COVER SIDEBAR- Majestic town: How Williamsburg leads on wheels

"If you build it, they do indeed come."

That's the lesson for all Virginia to learn from the Historic Triangle around Williamsburg.

Noted as a biking mecca by VDOT since 2002, Williamsburg boasts an estimated 3.9 percent of workers and students– the state's highest average– who arrive daily on two wheels. The city hosted the Cap2Cap ride May 5 and, in June, Bike Virginia will put 2,000 cyclists in the colonial capital's restaurants and hotels.

Why? 

Because since President George H.W. Bush and his Democratic Congress agreed to promote truly multi-modal transportation, three leading Williamsburg-area planners have been seeking federal funds to build bike lanes and trails at every opportunity.

Some local lanes
Charlottesville has bike lanes on several key routes including West Main/University/Ivy, Rugby Road, Preston Avenue, and JPA as well as a pair of bike-pedestrian trails in two parks, a 1.5-mile stretch in Pen Park and the well-known two paved miles of the Rivanna Trail in Riverview Park.

Today, in spite of a population one-third the size of our Charlottesville-Albemarle, the jurisdictions of Williamsburg, James City County, and York County boast 44 miles of bike lanes built primarily with federal dollars under programs designed to mitigate pollution and congestion. Charlottesville, by contrast, has just 10 miles of bike lanes plus 3.5 miles of pedestrian-bike path inside City parks with another 8.9 miles of bike lanes in Albemarle.

According to Williamsburg planning director Reed Nester, the area has successfully "institutionalized" bike/ped in all thinking. Developers automatically know today that every street must have a bike lane and sidewalk to get Planning and Zoning approval, and contractors consistently figure in the cost of eight feet of bike lane in every re-paving bid.

Nester and the planners at James City and York counties, bicyclists all, began seizing Uncle Sam's opportunity– and money– almost 20 years ago.

Now, as other jurisdictions are recognizing the value of muscle-powered transportation, and the contest over alternative transportation funding is heating up due to the awareness of global warming and peak oil, Williamsburg commuters have muscle-powered alternatives that most of Virginia can only dream of.

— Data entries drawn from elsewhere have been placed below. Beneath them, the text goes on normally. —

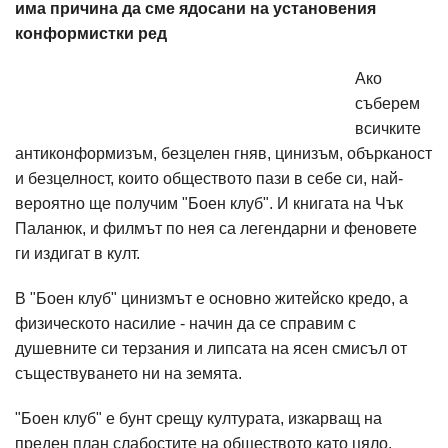
има причина да сме ядосани на установения
конформистки ред
Ако
съберем
всичките
антиконформизъм, безцелен гняв, цинизъм, обърканост
и безцелност, които обществото пази в себе си, най-
вероятно ще получим "Боен клуб". И книгата на Чък
Паланюк, и филмът по нея са легендарни и феновете
ги издигат в култ.
В "Боен клуб" цинизмът е основно житейско кредо, а
физическото насилие - начин да се справим с
душевните си терзания и липсата на ясен смисъл от
съществуването ни на земята.
"Боен клуб" е бунт срещу културата, изкарващ на
преден план слабостите на обществото като цяло.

"The thing that made things work here is the fact that it is a jointly-developed regional bikeway system between Williamsburg, James City, and York counties," says Nester. "From the standpoint of the cyclists using the system, the jurisdiction is irrelevant. Bicyclists are just happy that we're starting to get some good loops where you can go out and do a ride and have 70 or 80 percent of your time protected because you're on a trail or a bike lane."